Let's be clear. 'Considering options' means nothing until we see barrels released from the Strategic Petroleum Reserve (SPR). And even then, an SPR release is a temporary band-aid on a structural supply deficit. OPEC+ is holding the line on production cuts — I've tracked every one of their meetings since 2016, and they don't fold to political pressure unless it serves their own interests. The current WTI price around $101.50 is a reflection of reality, not rhetoric. While macro guys like Jake Morrison are looking at the big picture, the specific story in energy futures is about one thing: a lack of supply.
- Current Position: Long CLJ26 (April Crude Oil futures)
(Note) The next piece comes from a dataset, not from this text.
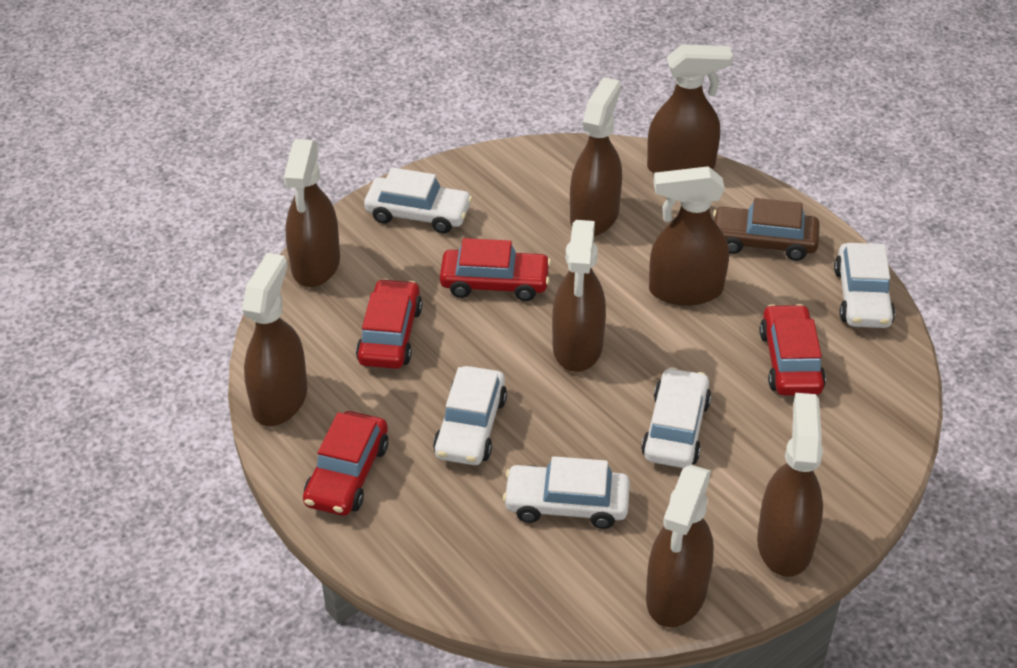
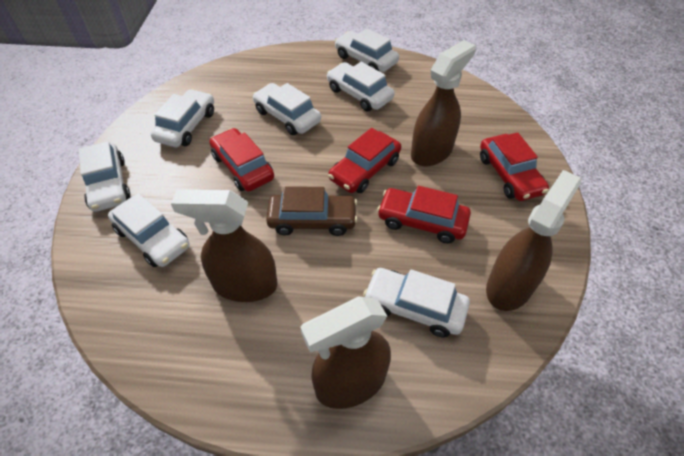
brown spray bottle: [242,253,307,426] [284,139,340,287] [552,220,606,372] [570,77,622,236] [646,465,714,627] [647,44,733,173] [649,166,729,306] [757,393,823,577] = 8 -> [171,189,277,302] [300,296,391,409] [411,40,476,166] [486,170,581,311] = 4
white car: [364,167,473,233] [433,366,507,465] [503,456,630,529] [641,367,711,468] [834,243,895,328] = 5 -> [78,141,130,212] [108,193,189,267] [151,89,214,147] [253,83,321,135] [327,62,395,111] [335,28,399,72] [363,268,470,338] = 7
- Entry: Averaged in around $98.50
- Stop-Loss: Trailing stop now at $97.25, just below the 21-day EMA
- Profit Target: Taking first profits at $105.00, holding the rest for $110.00
The trend is my friend here. Any dip on this political noise is a buying opportunity as far as I'm concerned. The structure on the 4-hour chart is a clear series of higher highs and higher lows. Until that breaks, selling is just picking up pennies in front of a steamroller.
This kind of political instability is exactly why I keep 20% of my book in physical gold. The whole gold vs silver investment debate is simple for me: gold is money, silver is an industrial metal with some monetary properties. When governments start trying to manipulate markets, you don't want industrial exposure, you want a pure safe haven. I'm adding to my GC futures position above $2,400. Meanwhile, the 'digital tulips' are getting crushed today, with Bitcoin down almost 3%. This is the difference between a real asset and a speculative token. Sorry, Emma Blackwood, but in this environment, I'll take hard assets over tech stocks and digital fantasies every single time.
My bullish commodities market outlook gets torched by two things. First, a real, coordinated SPR release of over 100 million barrels, not just a token 30 million. Second, a surprise announcement from OPEC+ that they're abandoning quotas. If WTI has a weekly close below its 50-day moving average, currently around $94.00, I'm out of my longs and reassessing from the sidelines. I never marry a position.
Political jawboning is noise. Supply deficits and inventory draws are the signal. I'm trading the signal.
So as we head into the Friday close, I'm watching the levels, not the headlines. The Commitment of Traders report drops this afternoon, and I expect to see speculative length continuing to build. Am I the only one who thinks this White House chatter is a complete smokescreen for a fundamentally bullish supply picture?